Work that may be seasonal or based in remote locations, and pay rates lagging behind the national average, are all factors that make it more difficult to find and keep staff in Skills Active’s industries.
Average annual pay across all sport and recreation industries is $48,177, compared with $56,030 for the economy as a whole. Pay growth is also slower in sport and recreation than it is nationally.
Another challenge is Māori and Pasifika participation in the sport and recreation workforce, which at 11.3% and 4.2% respectively, is lower than the proportion of these groups in the general population (15% and 7%).
So, what’s next?
Skills Active’s 2016-18 Action Plan, which is outlined in the Workforce Scan, includes a range of measures to respond to workforce challenges in its industries. These include:
• Strengthening workforce capacity and delivering skills where they are needed, through the provision of workforce planning tools tailored for industry, and career pathway guidance and resources for individuals.

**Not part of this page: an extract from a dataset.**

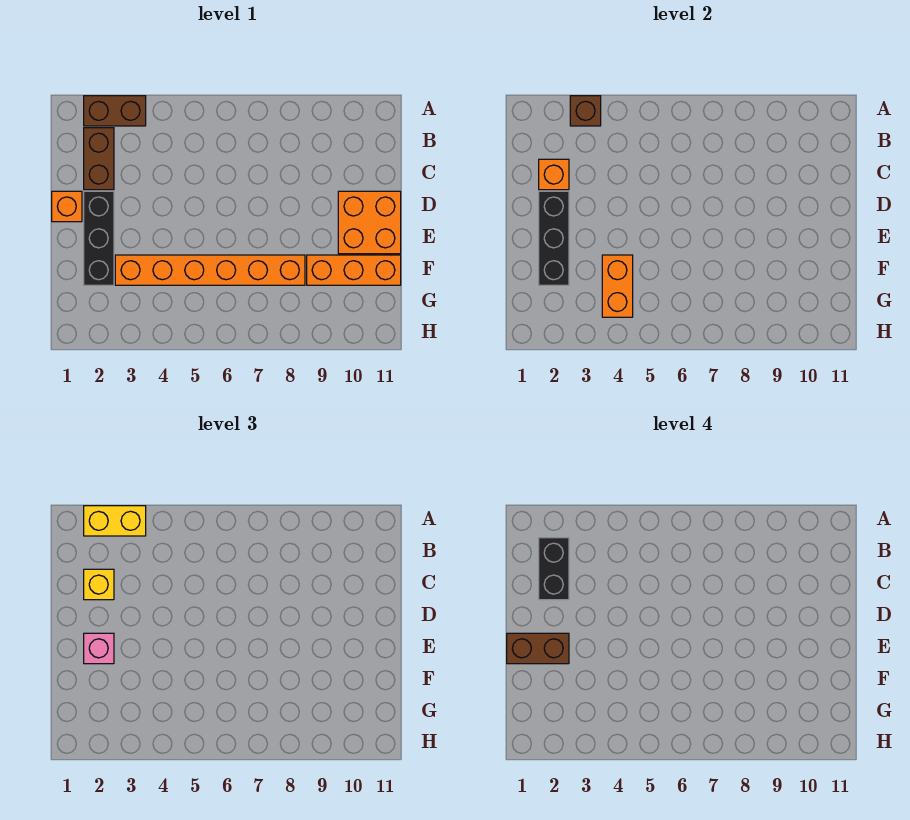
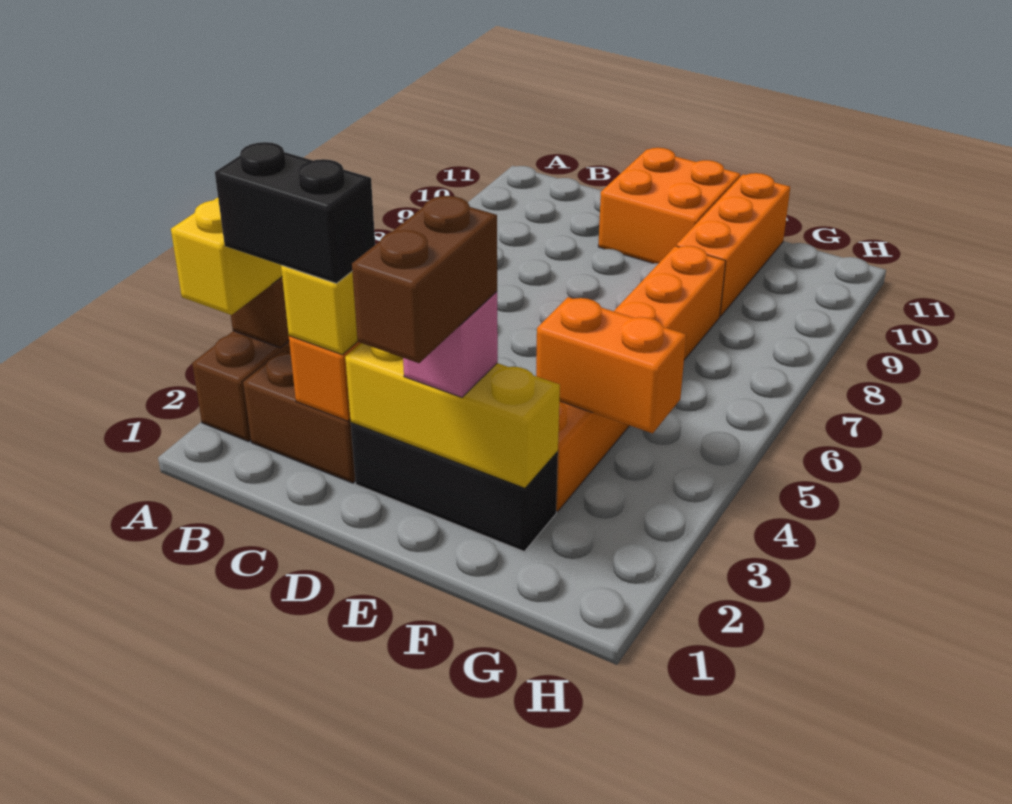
orange 1x1 brick [52,191,82,222] -> none
black 1x3 brick [539,191,569,285] -> yellow 1x3 brick [345,343,560,488]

• Ensuring our services and modes of delivery match industry needs, by establishing eight dedicated advisory groups. These groups will identify industry-specific workforce needs, and provide expert advice on the responses proposed by the Action Plan.
• Promoting increased recognition and remuneration for qualified sport and recreation staff, by way of market research on the links between trained staff and business outcomes.
• Channelling more new entrants into sport and recreation industries, by promoting more visibility and understanding of the roles, work settings, career pathways, and benefits available.
• Growing Māori and Pasifika workforce participation by developing culturally appropriate on-job training programmes and resources, and promoting case studies of Māori and Pasifika organisations successfully using on-job training.
The task continues
Dr Davidson says the Workforce Scan paints a picture of a diverse, highly productive group of industries, facing a range of external and internal pressures, but still delivering great value to New Zealand – economically, socially, culturally and in terms of health.
"Our people are the engine room for sport and recreation in New Zealand. By understanding and responding to the challenges that lie ahead of us, we will continue to support and grow this vital workforce."